The answer must be every line from the listing that holds the string "label".
[[ GIVEN DATA, beginning ]]
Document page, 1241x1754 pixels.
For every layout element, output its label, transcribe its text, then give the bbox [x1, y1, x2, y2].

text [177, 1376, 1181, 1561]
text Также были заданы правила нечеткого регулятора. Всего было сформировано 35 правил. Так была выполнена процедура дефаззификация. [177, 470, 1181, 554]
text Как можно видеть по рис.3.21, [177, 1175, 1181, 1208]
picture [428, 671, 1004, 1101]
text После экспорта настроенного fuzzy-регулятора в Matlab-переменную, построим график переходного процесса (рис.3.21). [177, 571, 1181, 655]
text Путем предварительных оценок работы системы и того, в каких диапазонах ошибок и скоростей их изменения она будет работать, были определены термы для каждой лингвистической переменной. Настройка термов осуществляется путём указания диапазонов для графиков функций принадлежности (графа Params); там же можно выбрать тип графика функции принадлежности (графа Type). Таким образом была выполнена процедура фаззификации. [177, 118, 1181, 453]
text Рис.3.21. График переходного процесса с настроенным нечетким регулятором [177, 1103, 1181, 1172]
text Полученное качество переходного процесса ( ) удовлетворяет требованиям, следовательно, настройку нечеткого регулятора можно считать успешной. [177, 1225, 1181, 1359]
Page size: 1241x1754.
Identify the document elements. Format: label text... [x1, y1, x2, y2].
[[ GIVEN DATA, end ]]
* RESPONSE *
For every layout element, output its label, transcribe its text, then give the bbox [x1, y1, x2, y2].
Identify the document elements. Format: label text... [x1, y1, x2, y2].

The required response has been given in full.